I never auditioned power cables, because I buy well-designed equipment. If you learn how a good power supply works, then you'll understand why you just need to worry about the gauge. The frequencies are far too low to worry about things like inductance or capacitance. Any EMI should be rejected by the power supply, which also has to be designed to cope with noisy power.

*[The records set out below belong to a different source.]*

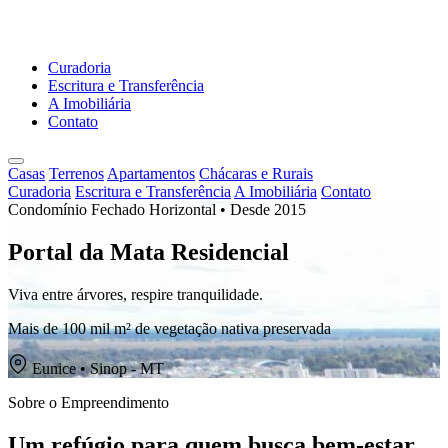
Curadoria
Escritura e Transferência
A Imobiliária
Contato
Casas
Terrenos
Apartamentos
Chácaras e Rurais
Curadoria
Escritura e Transferência
A Imobiliária
Contato
Condomínio Fechado Horizontal • Desde 2015
Portal da Mata Residencial
Viva entre árvores, respire tranquilidade.
Mais de 100 mil m² de vegetação nativa preservada
Eunice • Sinop - MT
Sobre o Empreendimento
Um refúgio para quem busca bem-estar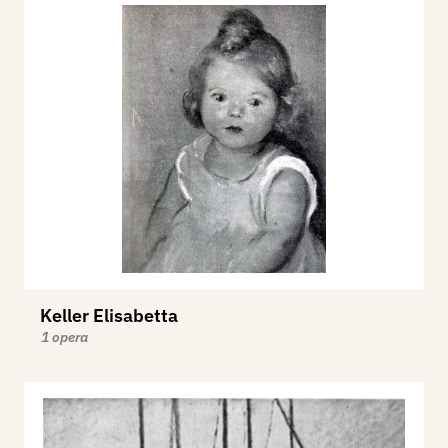
Keller Elisabetta
1 opera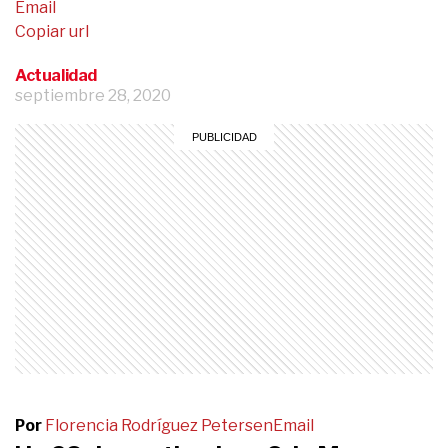
Email
Copiar url
Actualidad
septiembre 28, 2020
Por
Florencia Rodríguez Petersen
Email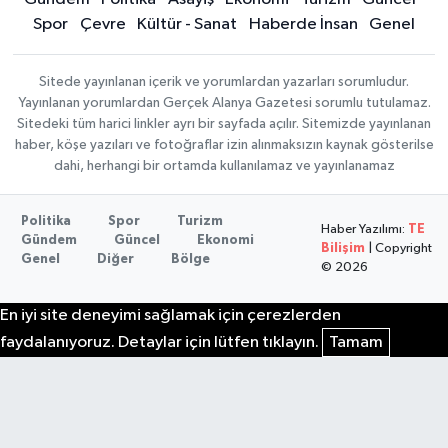
Spor
Çevre
Kültür - Sanat
Haberde İnsan
Genel
Sitede yayınlanan içerik ve yorumlardan yazarları sorumludur.
Yayınlanan yorumlardan Gerçek Alanya Gazetesi sorumlu tutulamaz.
Sitedeki tüm harici linkler ayrı bir sayfada açılır. Sitemizde yayınlanan
haber, köşe yazıları ve fotoğraflar izin alınmaksızın kaynak gösterilse
dahi, herhangi bir ortamda kullanılamaz ve yayınlanamaz
Politika
Spor
Turizm
Haber Yazılımı:
TE
Gündem
Güncel
Ekonomi
Bilişim
| Copyright
Genel
Diğer
Bölge
© 2026
En iyi site deneyimi sağlamak için çerezlerden
faydalanıyoruz. Detaylar için lütfen tıklayın.
Tamam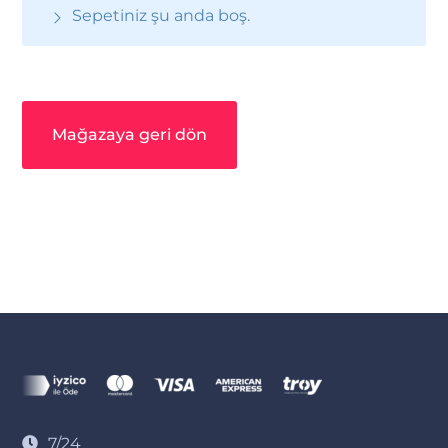
Sepetiniz şu anda boş.
Mağazaya geri dön
7/24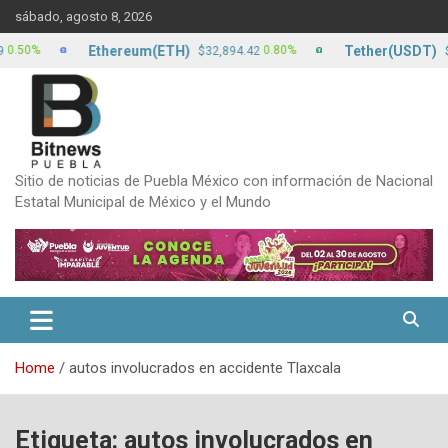
Skip
sábado, agosto 8, 2026
to
content
Ethereum(ETH)
Tether(USDT)
%
0.80%
$32,894.42
$17.12
Sitio de noticias de Puebla México con información de Nacional
Estatal Municipal de México y el Mundo
Home
autos involucrados en accidente Tlaxcala
Etiqueta:
autos involucrados en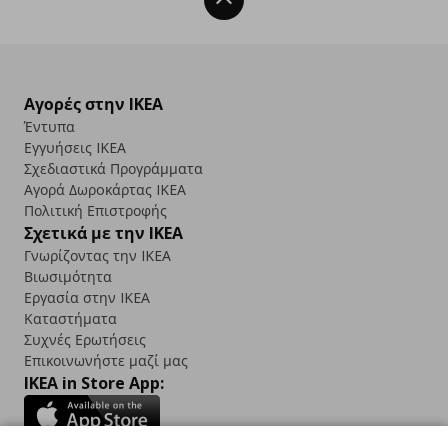
Αγορές στην IKEA
Έντυπα
Εγγυήσεις IKEA
Σχεδιαστικά Προγράμματα
Αγορά Δωρoκάρτας IKEA
Πολιτική Επιστροφής
Σχετικά με την IKEA
Γνωρίζοντας την IKEA
Βιωσιμότητα
Εργασία στην IKEA
Καταστήματα
Συχνές Ερωτήσεις
Επικοινωνήστε μαζί μας
IKEA in Store App: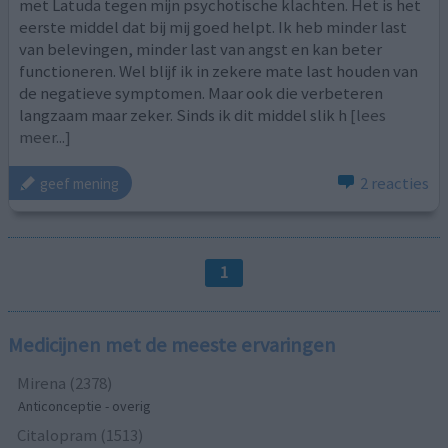
met Latuda tegen mijn psychotische klachten. Het is het
eerste middel dat bij mij goed helpt. Ik heb minder last
van belevingen, minder last van angst en kan beter
functioneren. Wel blijf ik in zekere mate last houden van
de negatieve symptomen. Maar ook die verbeteren
langzaam maar zeker. Sinds ik dit middel slik h
[lees
meer...]
2 reacties
geef mening
1
Medicijnen met de meeste ervaringen
Mirena (2378)
Anticonceptie - overig
Citalopram (1513)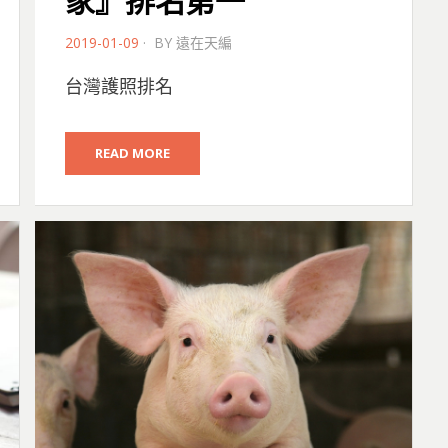
家』排名第一
POSTED
2019-01-09
BY
遠在天編
ON
台灣護照排名
READ MORE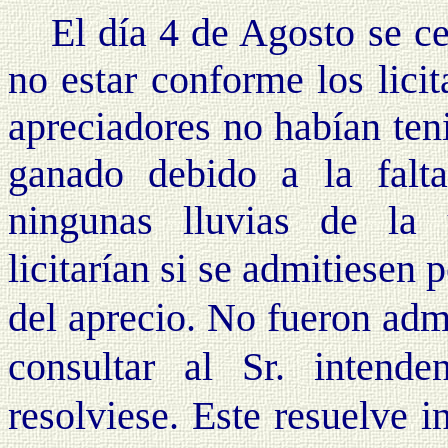
El día 4 de Agosto se ce
no estar conforme los lici
apreciadores no habían ten
ganado debido a la falta
ningunas lluvias de la 
licitarían si se admitiesen 
del aprecio. No fueron adm
consultar al Sr. intend
resolviese. Este resuelve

The audio industry learned how to design cables resistant to EMI, long ago. Look at mic cables - they use shielding and differential signalling to reject unwanted noise. Some professional and high-end audio equipment has balanced interconnects which adopt these same principles, although since interconnects use much higher voltage than unpowered microphones, induced noise only tends to be an issue for extremely long cable runs (esp. if you're running them alongside power cables or near things like fluorescent light ballasts). That's why most consumer equipment uses RCA-type interconnects which don't even have a standardized characteristic impedance (though, audio is so low-frequency and interconnects tend to be so short, they don't really need to).
What's funny is that most hi-fi cables are traditionally just dressed up versions of the same cable stock you can buy from places like I posted before:
Some hi-fi cables can actually damage your equipment, because the connectors grip so tightly. A cool solution to this "problem" are twist-lock connectors, although I've not seen any quantitative data vs. a quality "springy" connector.